As the grand patriotic festival that is Boston Harborfest celebrates its 36th year, it’s a good time to look back at how this Independence Day-themed, multi-day birthday bash for the U.S. has evolved.
Billed as the largest Independence Day celebration in the country, Boston Harborfest had humble beginnings. Now a five-day extravaganza, this year beginning on June 30, it started in 1982 as a three-day event that encompassed a few dozen activities. Over the years, some parts of Harborfest—like the fireworks display and the annual Chowderfest for local clam chowder supremacy—have come and gone (although Chowderfest makes its triumphant return this year, July 2 from 11 a.m.–2 p.m., at its new location in Christopher Columbus Park on the North End waterfront), yet the whole affair still retains its tried-and-true, red-white-and-blue heart among its hundreds of happenings. Early highlights include the opening ceremony at Faneuil Hall Marketplace on June 30 at noon, which includes a cake cutting by Mayor Marty Walsh, and Arts at Harborfest at Christopher Columbus Park on July 1, which features local artists selling their wares, musical entertainment later in the evening and a screening of the patriotic favorite Yankee Doodle Dandy.

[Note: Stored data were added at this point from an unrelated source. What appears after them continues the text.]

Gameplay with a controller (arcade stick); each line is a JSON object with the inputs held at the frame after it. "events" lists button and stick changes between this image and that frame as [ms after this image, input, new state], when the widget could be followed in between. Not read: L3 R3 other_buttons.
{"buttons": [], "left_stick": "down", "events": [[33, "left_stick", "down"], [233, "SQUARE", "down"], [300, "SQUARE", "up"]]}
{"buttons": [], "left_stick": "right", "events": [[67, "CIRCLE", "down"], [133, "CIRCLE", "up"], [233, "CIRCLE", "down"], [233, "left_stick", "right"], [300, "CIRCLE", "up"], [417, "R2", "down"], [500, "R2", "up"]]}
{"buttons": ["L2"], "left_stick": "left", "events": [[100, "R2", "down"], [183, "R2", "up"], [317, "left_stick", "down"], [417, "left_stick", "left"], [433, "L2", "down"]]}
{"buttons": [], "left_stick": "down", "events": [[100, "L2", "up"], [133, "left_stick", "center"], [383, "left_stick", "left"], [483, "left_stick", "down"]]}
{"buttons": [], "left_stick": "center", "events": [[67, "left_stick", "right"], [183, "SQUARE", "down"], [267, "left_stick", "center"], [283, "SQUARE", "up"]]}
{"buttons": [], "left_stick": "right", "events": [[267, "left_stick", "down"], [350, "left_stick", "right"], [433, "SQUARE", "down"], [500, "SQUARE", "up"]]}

No Fourth of July would be complete without a reading of the Declaration of Independence. The first reading in Boston took place from the balcony of the Old State House (pictured) on July 18, 1776. This year, a dramatic free reading takes place at the Old North Church on July 4 at 1, 3 and 5 p.m. in addition to the annual re-enactment at the Old State House. Other highlights include free events like daily scavenger hunts at the Boston Public Market, colonial chocolate making demonstrations at Captain Jackson’s Historic Chocolate Shop in the North End and a Fourth of July parade. There are a number of ticketed events as well, from harbor cruises and whale watches to special historic tours and musical performances. There’s also Revelry on Griffin’s Wharf at the Boston Tea Party Ships & Museum on July 1–3 from 7–9 p.m. In addition to the museum’s usual throwing-of-tea-into-the-sea shtick, visitors can enjoy games, food and drink, and interactive entertainment from 18th-century costumed actors who bring colonial merrymaking to vivid life.